Todd Wiggins, Zeitgeist (1996)
A totally engaging novel about a group of young people on an apocalyptic road trip through the zeitgeist. Also a strong narrative drive to this debut novel by a writer who so far has not written a follow-up. I don’t know why that is but I think there’s a kind of tragedy about that, an indication that increasingly in the zeitgeist of our contemporary culture, such a talented writer could produce a book like this and have little encouragement or reason to write another. This book is not that well-known and currently out-of-print but it’s worth tracking down.
Steven Hall, The Raw Shark Texts (2007)
In some ways this book reminds me of Danielewski’s House of Leaves. Another debut novel (hmm, interesting … ), also formally inventive and narratively gripping, this book is about reading and media and identity and the zeitgeist. Shares a certain resemblance to the Christopher Nolan film Memento since the main character in both works suffers from a radical loss of memory and identity, but this book is much more interesting in the way it handles that premise and in many other ways.
And 3 Bonus Non-Fiction Recommendations
David Graeber, Debt: The First 5,000 Years (2011)

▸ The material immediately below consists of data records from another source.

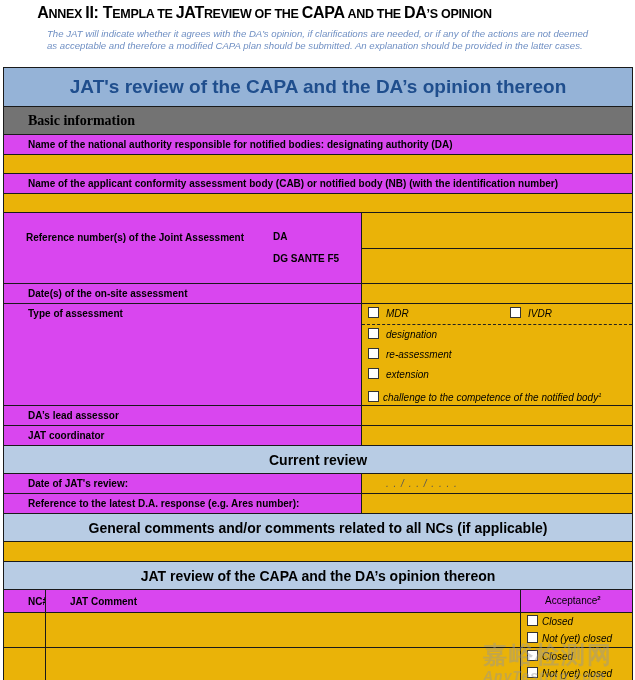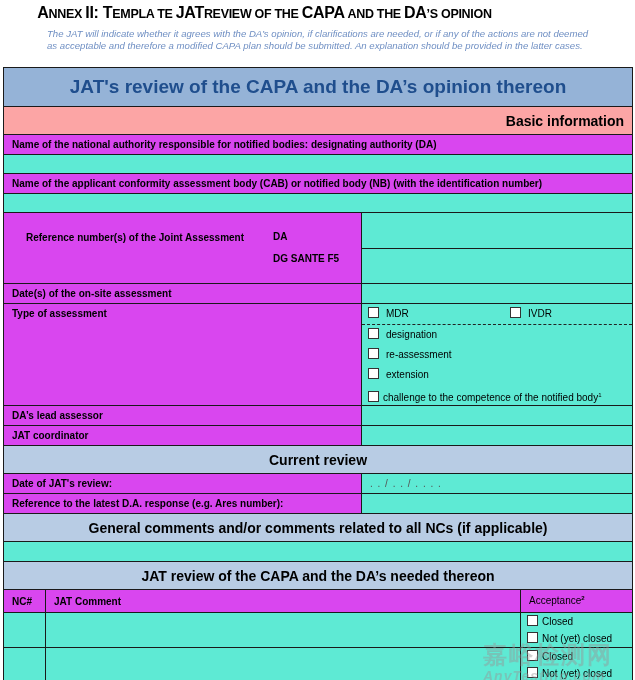"JAT's review of the CAPA" table.form td { padding: 0 8px -> 0 24px }
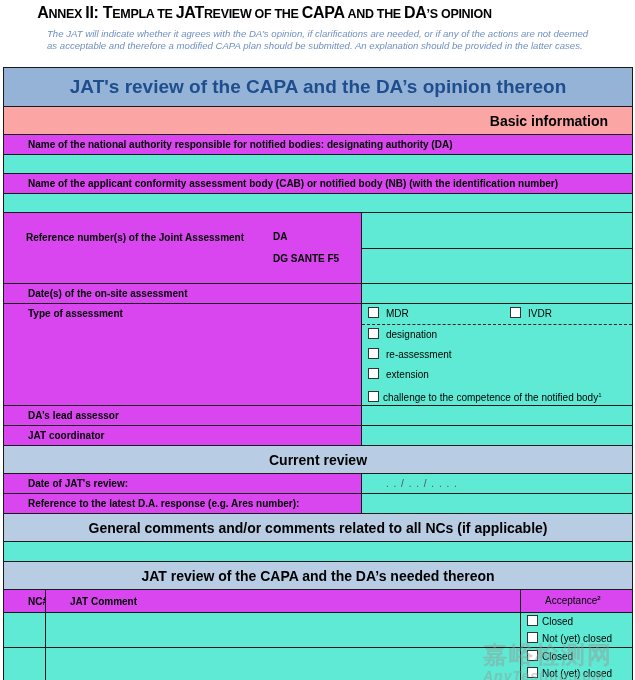"Basic information" .h-sec { background: #fca5a5 -> #737373; font-family: none -> Liberation Serif, serif; text-align: right -> left }
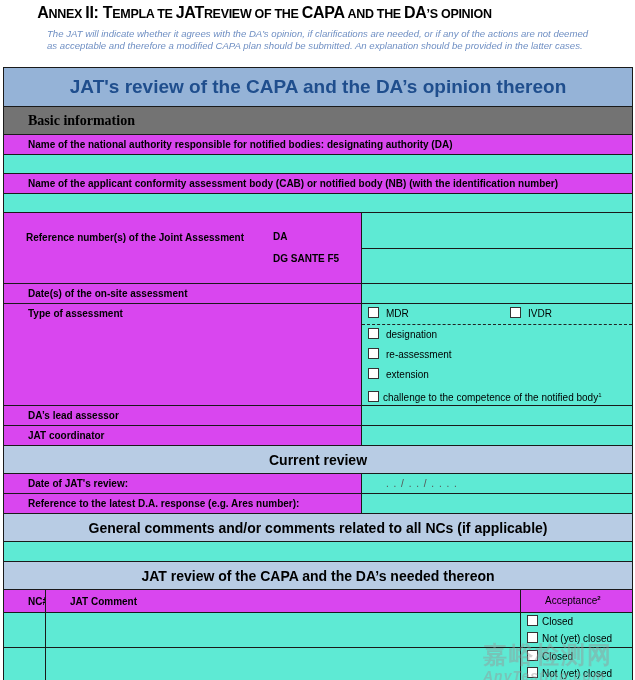"MDR" .val { background: #5eead4 -> #eab308; font-style: none -> italic }
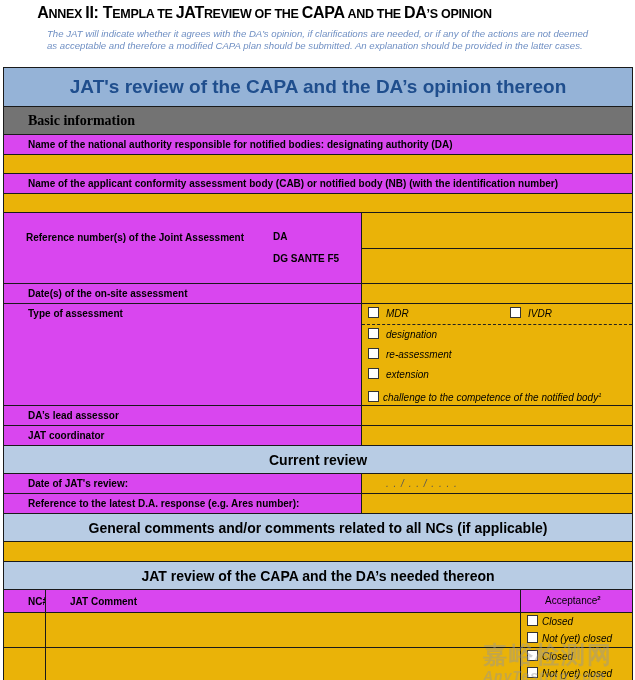"JAT review of the CAPA" td.h-sec2 { text: needed -> opinion }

Debt is something that most university students are familiar with, not to mention most other adults as well. But issues around student debt and debt generally are increasingly becoming an interesting and contentious political and social issue, closely related to other important and problematic issues of the university and more generally of the economic, political and social issues of our time. This fiercely intelligent cultural history of debt by an anarchist anthropologist will change the way you think about debt and many things connected with it. Also recommended: Graeber’s essay “On the Phenomenon of Bullshit Jobs,” available online.
Greil Marcus, Lipstick Traces: A Secret History of the 20th Century (1989)
You’ve never read a history book like this. Marcus is the DeLillo of music criticism/history, and this book is an original and remarkable exploration of various unexpected links between punk music and earlier modernist art and intellectual history (eg, Situationists, Dada …). Also has a punk/Dada quality of its own.
Jeanette Winterson, Art Objects: Essays on Ecstasy and Effrontery (1995)
Winterson is both a novelist and essayist, and the intelligence and spirit of this book of essays about art is well captured in the title (note the pun in the use of the word “Objects”). For the non-artist or those without much art experience, a terrific introduction to thinking about what art is and what it’s for and how to think about it and appreciate it in a different way than the prevalent Oprah-style of art appreciation. All with a total, refreshing absence of academic art jargon (the other prevalent style of art appreciation). And for artists or those with a lot of art experience, among other things it is a reminder that art can be written about this way, with intelligence and clarity and ecstasy and effrontery.
Rob Kovitz is an instructor in the Faculty of Architecture and the author of several books, including Ice Fishing in Gimli, and most recently, According to Plan.